Dear JASPers, I am doing a repeated measures ANOVA analysis, but for some reason many (but not all) of my post-hoc tests show a mean difference, a SE, a statistic, but then a NaN for the p-value (see below).

Could you please help me understand why there is a NaN?

thank you

martin



Comments

  • sorry, I now saw a similar post. I ran my analysis on 0.9.1, so I'll try it on 0.9.2 and re-post if needed (sorry!) :-)

  • Dear All,

    still got the NaNs above in 0.9.2. Any advice?

    Cheers

    Martin

  • Hi Martin,

    I'll ask the expert in our team. We are nearing a new version, so it would be great to see this fixed (if it is a bug).

    Cheers,

    E.J.

  • Hi Martin,

    Due to the Scheffe and Tukey corrections not being suitable for RM factors, we have decided to not display those and clarify this with a footnote in the table. However, I will change the way it is being displayed, since NaN is ususally an indicator that something went wrong in the analysis.

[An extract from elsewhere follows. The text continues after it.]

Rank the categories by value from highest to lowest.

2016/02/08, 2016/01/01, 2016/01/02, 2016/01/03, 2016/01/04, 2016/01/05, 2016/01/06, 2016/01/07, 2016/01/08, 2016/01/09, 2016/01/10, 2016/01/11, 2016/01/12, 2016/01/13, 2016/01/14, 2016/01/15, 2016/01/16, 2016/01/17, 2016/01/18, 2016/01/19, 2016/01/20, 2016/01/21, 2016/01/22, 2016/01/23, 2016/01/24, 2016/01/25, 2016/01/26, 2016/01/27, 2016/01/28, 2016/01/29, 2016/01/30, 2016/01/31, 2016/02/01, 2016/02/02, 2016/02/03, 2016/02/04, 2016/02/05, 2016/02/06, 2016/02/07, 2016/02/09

    For now, I would advise you to use another p-value correction, such as Bonferroni or Holm.

    Kind regards,

    Johnny

  • Hi All. I've encountered similar issue of NAN when running Games-Howell post-hoc on a one-way ANOVA using JASP 0.9.2. However, in my case this only seems to be associated with some values and with this particular post-hoc. All data has the same number of repetitions (only 2 data points for each group). As can be seen below, some pairwise comparisons come back with NAN while others are returning a value. Both Dunn and Tukey give values for all comparisons.


  • Hi HMSTAT,

    To calculate the p-value, JASP uses the ptukey function from R (see also here: https://rpubs.com/aaronsc32/games-howell-test).

    It seems that for most groups, the df is very low due to only 2 observations per group, which breaks the ptukey function. If you want, you can send me your data set and I will look into this a little bit more (you can send it to j.b.vandoorn at uva.nl), but I think your n per group is simply to low.